Reviewers planning a non-Cochrane review can use Part I as a checklist. Even if you do not register with Cochrane, you can register with PROSPERO, use a Cochrane-style PICO, run a search planned with an information specialist, and conduct dual screening and extraction. These steps align your review with PRISMA 2020 reporting guidelines and signal to editors and peer reviewers that you have followed methodological best practice.
Part II: Statistical Methods and Synthesis
Chapters 7 through 15 cover the statistical and synthesis methods that make Cochrane reviews quantitative when feasible. Chapter 10 covers analyzing data and undertaking meta-analyses, including fixed-effect and random-effects models, weighting schemes, and the interpretation of heterogeneity. Chapter 11 covers undertaking network meta-analyses. Chapter 12 covers synthesis of qualitative evidence and synthesis when meta-analysis is not possible. Chapter 13 covers individual participant data reviews. Chapter 14 covers summary of findings tables and GRADE certainty ratings. Chapter 15 covers interpreting results and drawing conclusions.
The statistical chapters codify the default methodological choices that distinguish Cochrane reviews. Random-effects models are the default for most meta-analyses, although the Handbook discusses when fixed-effect models are appropriate. Heterogeneity is summarized using both I-squared as a percentage of variability and tau-squared as a between-study variance, and the limits of relying on I-squared alone are explicitly noted. Subgroup analyses are restricted to a small number pre-specified in the protocol. Sensitivity analyses are recommended around every methodological judgment.

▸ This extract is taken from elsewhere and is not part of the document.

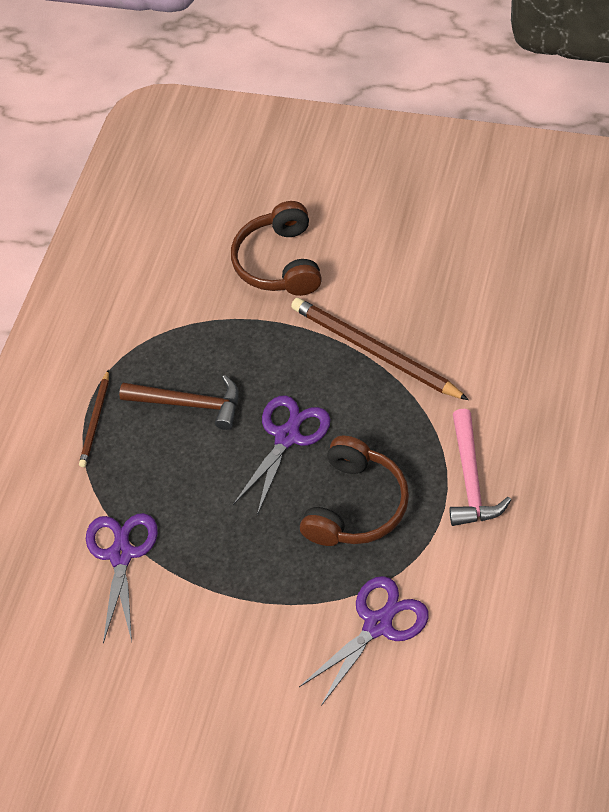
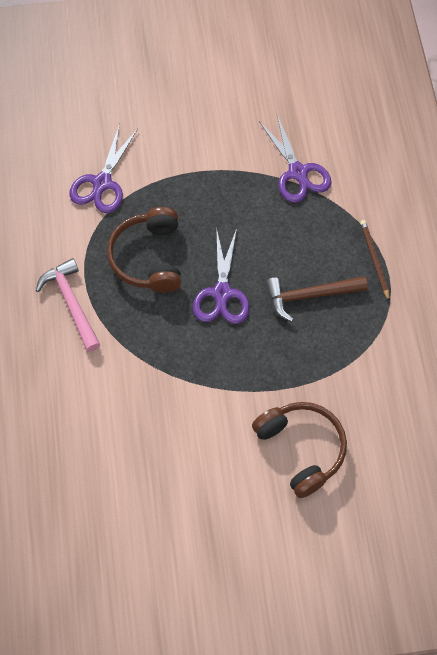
camera: 150 degrees right, 10 degrees up
(374, 351) = (184, 387): brown pencil -> none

Where the Handbook is most prescriptive in Part II is the GRADE framework for rating certainty of evidence. Every Cochrane intervention review is expected to include a summary of findings table containing the GRADE certainty rating for each main outcome, the relative effect, the absolute effect estimate, and a comment summarizing the reasons for downgrading or upgrading. This format has become the de facto standard for systematic reviews well beyond Cochrane, including non-Cochrane reviews aiming for high-impact publication.
Part III: Special Topics and Extensions
Part III collects chapters on special topics that intersect with mainstream systematic review methodology but require specialized methods. Chapter 19 covers adverse effects, addressing the methodological challenges of harms reviews where outcomes are often rare, poorly reported, and inconsistent in definition. Chapter 16 covers equity and specific populations, codifying methods for reviews concerned with whether interventions work equally well across socioeconomic, demographic, and geographic groups. Chapter 21 covers qualitative evidence synthesis, drawing on the methodological literature developed by the Cochrane Qualitative and Implementation Methods Group.
Other Part III chapters cover economic evidence, prognostic models, patient-reported outcomes, and rapid reviews. Many of these chapters are recent additions that did not exist in Version 5. They reflect the expansion of Cochrane's methodological scope from a narrow focus on randomized intervention trials in the 1990s to a broader portfolio of evidence syntheses that the field now expects.
For a reviewer outside the Cochrane orbit, Part III is often the most directly useful section. A non-Cochrane reviewer planning a systematic review of healthcare harms or a qualitative synthesis or a review with explicit equity aims will find chapter-length guidance that does not exist anywhere else with comparable rigor and accessibility.